Pāṭimokkha and paṭimukka

Yes.

Pali is practically synonymous with the Pali canon. It has had no independent existence outside of the Pali canon and its derivative literature. Since the earliest times, it has not been used by anyone except Theravada monks, and they too have been using it only under the firm mistaken belief that it was the Buddha’s language. But the Buddha could have only used a language in which he was spoken to by the rest of his society - and not in a language peculiar to himself or to Buddhism, which necessarily therefore was not a Buddhist-only language like Pali.

So I don’t see with what logic/confidence Prof. Gombrich (and/or other scholars) would be able to claim that an exclusively-Buddhist language like Pali could have been the Buddha’s language.

Buddhist Hybrid Sanskrit (BHS) is not a Prakrit, but rather a form of Sanskrit restored from Gandhari texts. It is about 90% identical to standard-sanskrit, it shares its remaining 10% peculiarities with Gandhari & Pali. In my understanding, BHS represents the language of EBTs progressively restored from Gandhari to Sanskrit - and hence it contains many incorrectly sanskritized expressions (or hyper-sanskritisms, as they are called). Logically therefore it appears that those who were restoring from the Gandhari were not themselves sure what exact sense many of those words and expressions in the Gandhari EBTs made.

It is very likely that the Pali canon is also redacted from a Gandhari prototype (where the Gandhari manuscripts available were quite fragmentary (with words and phrases and even paragraphs missing here and there), which is how we usually find them today. This would explain why Pali suttas appear to have so many canned phrases (or ‘band-aid phrases’ as I like to call them) to make the suttas ‘whole’ again. It may have been a common technique also used by the BHS EBTs but nowhere does the use of the canned phrases appear more prominent than in the Pali Suttas. Outside of the EBTs, such canned phrases are virtually unknown in other Indic prose literature (including Vedic prose).

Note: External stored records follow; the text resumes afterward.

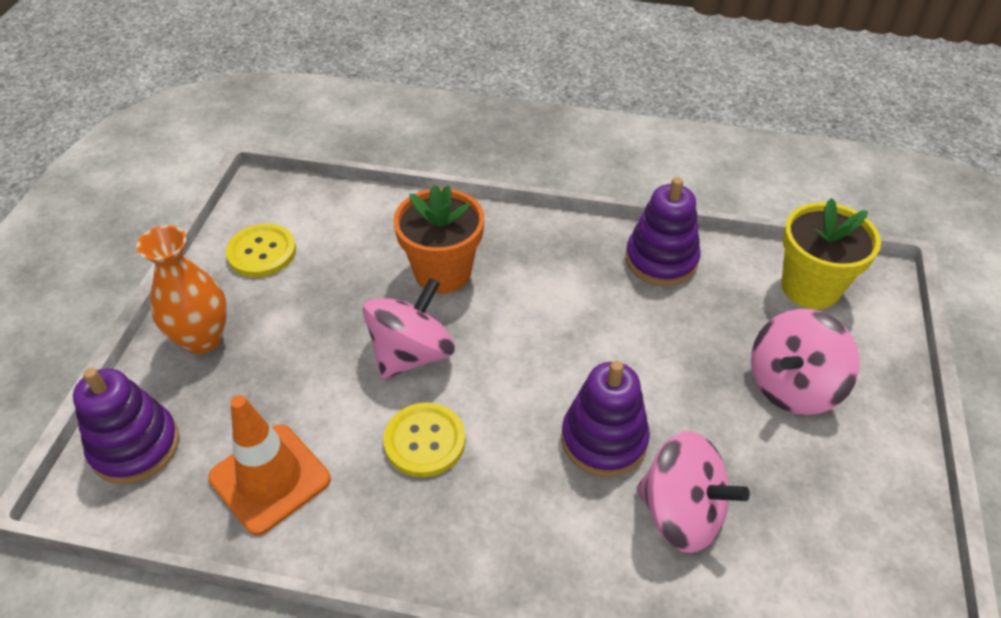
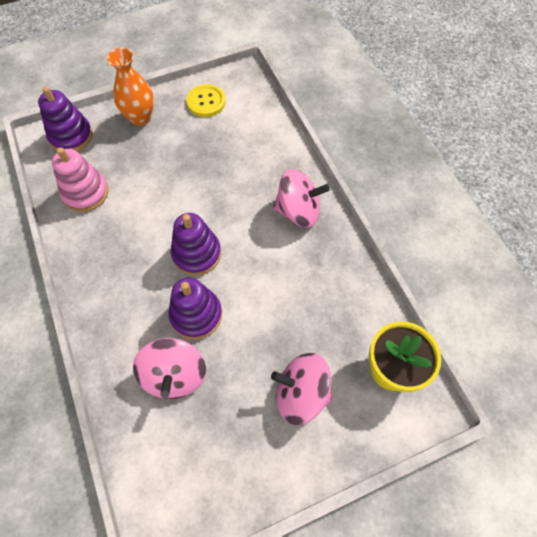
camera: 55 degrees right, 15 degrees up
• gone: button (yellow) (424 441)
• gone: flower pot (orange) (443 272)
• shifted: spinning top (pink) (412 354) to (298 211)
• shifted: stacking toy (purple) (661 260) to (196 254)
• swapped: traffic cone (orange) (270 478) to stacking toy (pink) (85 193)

As far as we can see, most extant Gandhari texts are also mainly (though not exclusively) Buddhist (and its use was geographically limited to the Gandhara area), so again it is unlikely to have been the Buddha’s language.

As I said, BHS is for the most part Sanskrit itself (and its peculiarities stem mainly from the fact of its restoration from Gandhari), and therefore doesnt have much of an independent value.

That leaves us with late-Vedic, which, based on what I know, was a massive language spoken by nearly all Indo-Aryans in the Buddha’s time (and which in its 4th century BCE grammatically-standardized form is known as Classical Sanskrit) - and which was optionally spoken with svara intonations.

There remains the question - Why does Gandhari and Pali even exist in the first place if late-Vedic was spoken by almost all Indo-Aryans? It’s because (as I mentioned elsewhere):

  1. There were Achaemenid-era Iranic linguistic influences in India that gradually were causing phonetic and morphological confusions in late-Vedic. This must also have been the reason why the extremely thorough generative grammar of Panini had to be composed at this time specifically to validate grammatically correct usages.
  2. The introduction of writing in Aramaic script (which caused further phonemic confusions as the script was not designed for a phonetic representation of Late-Vedic Sanskrit) followed by marginally improved scripts like Kharoshthi and Brahmi which were still not capable of phonetic representation until they evolved sufficiently enough over the centuries and were fully suitable to write sanskrit phonetically accurately only by the beginning of the common era.